## SELECTION:

begin

# Adobe download reminder driving me nutz.



## Yoyizit (Jul 11, 2008)

Nestor_Kelebay said:


> I don't want to download it.


And if you do opt to download it [just to stop the messages] in a few minutes the download fails for some reason or another and they ask you again tomorrow.

The same with upgrades; the "cancel" or upper-right-corner X is sometimes there just to humor you.


----------



## Nestor_Kelebay (Jun 17, 2008)

Isn't there a folder in Windows XP that contains all the programs that start automatically when you boot up the computer?

I was hoping it would be a simple matter of deleting that program from the list.


----------



## Clutchcargo (Mar 31, 2007)

Open Reader
--> Help
--> Check for Updates
--> Preferences
--> Uncheck "Automatically Check for Updates"
--> Delete All


----------



## Nestor_Kelebay (Jun 17, 2008)

Thanks, Clutch.

I followed your instructions.

Now I just have to keep my fingers crossed.


----------



## Guest (Jul 18, 2008)

If it still irritates you look into a program called Foxit Reader. http://www.foxitsoftware.com/downloads/
It handles PDF files better than Adobes own program IMO. And I've never seen it ask about updates unless I tell it to look for them.


----------



## Charles (Jul 9, 2008)

Foxit is a pretty good alternative to Adobe, but if you are going to use Adobe, then you should probably go ahead and update it. Usually the updates fix security holes or program glitches, so you will probably be better suited to install the update.


----------



## Ash (Aug 1, 2008)

Look for it in the following places :

start - run - msconfig
look for it in the various places and disable it

start - run - regedit
search for 'adobe' etc and remove it from 'run' if it is there




I use Okular (on Linux) whick is part of KDE. Maybe a Windows version is allready available. Check here : http://windows.kde.org It should be part of kdegraphics installation. It is probably a very early beta now so read the site before you install


----------

end

## SET OF TASKS:
**A.** In the thread, which option does Clutchcargo say to uncheck under Preferences?
**B.** Translate this sentence from the thread into Spanish: "Isn't there a folder in Windows XP that contains all the programs that start automatically when you boot up the computer?"
**C.** Reproduce everything in the thread from "Foxit is a pretty" down to "(Aug 1, 2008)".
The data after this point isn't needed.

## PROVIDED DATA:
begin

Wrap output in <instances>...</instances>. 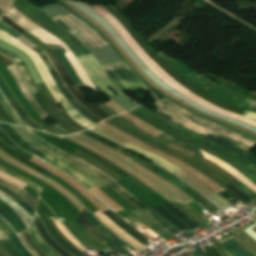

end

## EXPECTED OUTPUTS:
**A.** "Automatically Check for Updates"

**B.** ¿No hay una carpeta en Windows XP que contenga todos los programas que se inician automáticamente cuando arrancas la computadora?

**C.**
Foxit is a pretty good alternative to Adobe, but if you are going to use Adobe, then you should probably go ahead and update it. Usually the updates fix security holes or program glitches, so you will probably be better suited to install the update.


----------



## Ash (Aug 1, 2008)